España no puede desaparecer, pese a sus demonios y al cainísmo nacionalista. No se trata de un país balcánico, tal Yugoslavia o Checoslovaquia, creados artificialmente en las entreguerras con los despojos del Imperio Austrohúngaro, sino de quizás uno de los paises más antiguos de Europa; con mil quinientos años de historia, si consideramos al reino visigodo antecedente de España; con casi 500 años, si partimos de la unión del Reino de Castilla con la Corona de Aragón, y una unión más orgánica de cerca de 300 años. Tantos siglos de historia y cultura compartidas no pueden desvanecerse por la ambición y las ansias de poder de los nacionalismos enrocados. No se pueden olvidar las tres últimas décadas, los años más prósperos, felices y libres de nuestra historia bajo el manto de la Monarquía parlamentaria: pasamos de un país tercermundista a la octava economía del mundo. De un país de emigrantes a otro de inmigrantes. De unas costumbres morigeradas a una de las legislaciones más libres de Europa. De un país de hambre, a la cabeza de la gastronomía mundial.

Parecía que la bonanza no tendría fín. Se crearon infraestructuras, se urbanizaron los suburbios, la sanidad era de las mejores de la Unión Europea y el estado de bienestar era equivalente a muchos países de nuestro entorno: la renta per cápita de los españoles había crecido más de seis veces en treinta años. Por fín en España se podía vivir: habíamos acabado con el mal sueño de las dos españas gracias a la Monarquía de todos. Pero, los excesos, las carencias, las corrupciones, los errores afloran ahora con el descalabro económico. Resurgen los demonios ancestrales y de nuevo el verso de Gil de Biedma cobra sentido: «De todas las historias de la Historia / la historia más triste es la de España / porque acaba mal…».

(…)

La tarea es ahora desactivar a los nacionalismos. Frente a ellos, la forma racional de vertebrar de una vez por todas a España es el federalismo.
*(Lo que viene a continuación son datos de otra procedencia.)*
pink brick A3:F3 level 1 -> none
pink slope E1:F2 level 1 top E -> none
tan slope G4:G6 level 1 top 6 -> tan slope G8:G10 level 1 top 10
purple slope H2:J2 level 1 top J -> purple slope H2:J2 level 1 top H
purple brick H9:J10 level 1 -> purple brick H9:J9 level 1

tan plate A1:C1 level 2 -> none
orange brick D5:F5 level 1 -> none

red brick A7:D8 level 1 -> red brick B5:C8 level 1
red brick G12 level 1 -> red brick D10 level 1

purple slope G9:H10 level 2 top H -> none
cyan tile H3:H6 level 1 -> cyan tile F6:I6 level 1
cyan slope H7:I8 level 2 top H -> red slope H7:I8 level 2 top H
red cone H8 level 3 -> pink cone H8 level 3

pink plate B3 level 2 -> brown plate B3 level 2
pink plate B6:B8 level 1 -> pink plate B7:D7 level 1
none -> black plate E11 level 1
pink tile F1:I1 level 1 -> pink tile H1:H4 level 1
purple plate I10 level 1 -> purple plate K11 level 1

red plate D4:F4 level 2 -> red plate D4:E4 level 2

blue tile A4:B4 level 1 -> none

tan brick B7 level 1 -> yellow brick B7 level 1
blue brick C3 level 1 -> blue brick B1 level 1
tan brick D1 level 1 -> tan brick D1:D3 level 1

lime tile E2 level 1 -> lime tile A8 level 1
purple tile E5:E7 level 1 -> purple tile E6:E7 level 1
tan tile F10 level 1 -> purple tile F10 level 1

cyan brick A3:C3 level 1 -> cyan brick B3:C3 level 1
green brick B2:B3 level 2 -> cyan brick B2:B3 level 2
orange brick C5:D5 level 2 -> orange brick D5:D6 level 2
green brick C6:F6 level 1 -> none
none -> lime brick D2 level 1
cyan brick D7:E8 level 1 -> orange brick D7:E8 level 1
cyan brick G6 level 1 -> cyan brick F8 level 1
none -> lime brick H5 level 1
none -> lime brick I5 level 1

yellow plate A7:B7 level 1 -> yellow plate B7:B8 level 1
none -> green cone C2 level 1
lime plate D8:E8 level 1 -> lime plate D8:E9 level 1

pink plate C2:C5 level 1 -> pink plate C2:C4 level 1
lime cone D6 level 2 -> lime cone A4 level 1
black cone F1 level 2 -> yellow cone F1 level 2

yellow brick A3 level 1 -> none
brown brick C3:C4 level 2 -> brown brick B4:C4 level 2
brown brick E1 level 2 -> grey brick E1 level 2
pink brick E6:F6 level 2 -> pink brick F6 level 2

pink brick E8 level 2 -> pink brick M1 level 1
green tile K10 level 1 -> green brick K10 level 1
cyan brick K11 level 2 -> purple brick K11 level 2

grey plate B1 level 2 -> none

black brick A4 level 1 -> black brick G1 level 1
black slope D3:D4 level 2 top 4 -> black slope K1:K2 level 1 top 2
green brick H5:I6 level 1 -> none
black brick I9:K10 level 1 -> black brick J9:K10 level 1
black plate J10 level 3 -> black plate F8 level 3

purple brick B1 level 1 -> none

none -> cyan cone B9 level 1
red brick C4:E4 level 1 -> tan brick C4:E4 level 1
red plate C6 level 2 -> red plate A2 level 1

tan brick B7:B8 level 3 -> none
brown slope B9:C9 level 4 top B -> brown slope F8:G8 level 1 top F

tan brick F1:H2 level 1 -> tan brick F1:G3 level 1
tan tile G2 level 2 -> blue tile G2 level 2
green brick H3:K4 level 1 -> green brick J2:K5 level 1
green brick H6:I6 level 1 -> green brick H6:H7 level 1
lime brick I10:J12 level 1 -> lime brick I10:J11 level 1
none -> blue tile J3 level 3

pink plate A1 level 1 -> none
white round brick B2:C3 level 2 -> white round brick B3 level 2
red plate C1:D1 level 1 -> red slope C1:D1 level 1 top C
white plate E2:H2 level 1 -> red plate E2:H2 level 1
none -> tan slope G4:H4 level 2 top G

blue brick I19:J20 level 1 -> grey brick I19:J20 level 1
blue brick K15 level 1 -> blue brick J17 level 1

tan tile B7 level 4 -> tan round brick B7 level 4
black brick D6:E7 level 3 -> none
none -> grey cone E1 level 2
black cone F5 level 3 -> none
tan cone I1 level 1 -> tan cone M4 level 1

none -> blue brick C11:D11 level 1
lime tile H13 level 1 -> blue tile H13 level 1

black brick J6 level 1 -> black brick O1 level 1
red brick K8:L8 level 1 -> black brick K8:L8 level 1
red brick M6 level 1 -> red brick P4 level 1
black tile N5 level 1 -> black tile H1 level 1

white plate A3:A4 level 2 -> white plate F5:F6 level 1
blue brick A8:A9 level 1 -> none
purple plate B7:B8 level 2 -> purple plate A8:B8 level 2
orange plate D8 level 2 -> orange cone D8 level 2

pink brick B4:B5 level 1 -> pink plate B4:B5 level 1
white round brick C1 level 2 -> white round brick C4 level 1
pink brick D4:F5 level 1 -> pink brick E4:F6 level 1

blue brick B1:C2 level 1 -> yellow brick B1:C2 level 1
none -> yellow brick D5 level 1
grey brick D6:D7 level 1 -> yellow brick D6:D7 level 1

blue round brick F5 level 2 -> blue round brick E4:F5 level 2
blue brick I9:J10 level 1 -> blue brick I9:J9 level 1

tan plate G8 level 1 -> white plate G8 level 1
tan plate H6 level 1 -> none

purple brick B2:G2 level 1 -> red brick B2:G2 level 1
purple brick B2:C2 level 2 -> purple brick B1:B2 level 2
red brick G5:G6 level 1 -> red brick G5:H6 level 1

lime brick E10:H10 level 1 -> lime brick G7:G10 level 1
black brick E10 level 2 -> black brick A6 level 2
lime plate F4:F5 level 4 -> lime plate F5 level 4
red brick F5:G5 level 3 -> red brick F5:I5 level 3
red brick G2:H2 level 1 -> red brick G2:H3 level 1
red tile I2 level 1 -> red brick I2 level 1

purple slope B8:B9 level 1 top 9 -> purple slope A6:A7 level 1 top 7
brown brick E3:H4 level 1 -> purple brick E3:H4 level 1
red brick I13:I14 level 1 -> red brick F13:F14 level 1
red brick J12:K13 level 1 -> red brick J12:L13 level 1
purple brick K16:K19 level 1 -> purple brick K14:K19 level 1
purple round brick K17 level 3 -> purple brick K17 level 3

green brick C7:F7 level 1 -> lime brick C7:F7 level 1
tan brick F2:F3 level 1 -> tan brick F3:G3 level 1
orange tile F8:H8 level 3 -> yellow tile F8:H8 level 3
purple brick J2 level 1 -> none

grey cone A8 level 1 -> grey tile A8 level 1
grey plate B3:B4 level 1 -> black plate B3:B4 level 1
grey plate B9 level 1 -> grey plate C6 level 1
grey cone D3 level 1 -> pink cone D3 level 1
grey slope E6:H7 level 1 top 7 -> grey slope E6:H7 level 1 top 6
Una federación fuerte, cohesionada, integradora, que incluso podría unirse a Portugal en una Federación Ibérica, con capital rotativa entre Madrid, Lisboa y Barcelona, lo que supondría un mayor peso específico en la Unión Europea. La formulación de una Constitución Federal que reforme la ya existente y logre el encaje de las nacionalidades históricas más Andalucía, en una España vertebrada y plurinacional sería el objetivo. Y el primer paso, la transformación del senado en Cámara de Representación Territorial. Liderar el federalismo español debería ser la bandera de un refundado socialismo que irrumpiera en Europa con postulados de izquierda. La huelga general del 14N en plena campaña electoral catalana ha sido el primer obús a la línea de flotación del nacionalismo. Y ya un grupo de la sociedad civil clama en dos manifiestos por un federalismo de izquierdas y por una Cataluña en España.

Mas otra España alborea, la machadiana del cincel y de la maza, de la rabia y de la idea… la España de mis amores.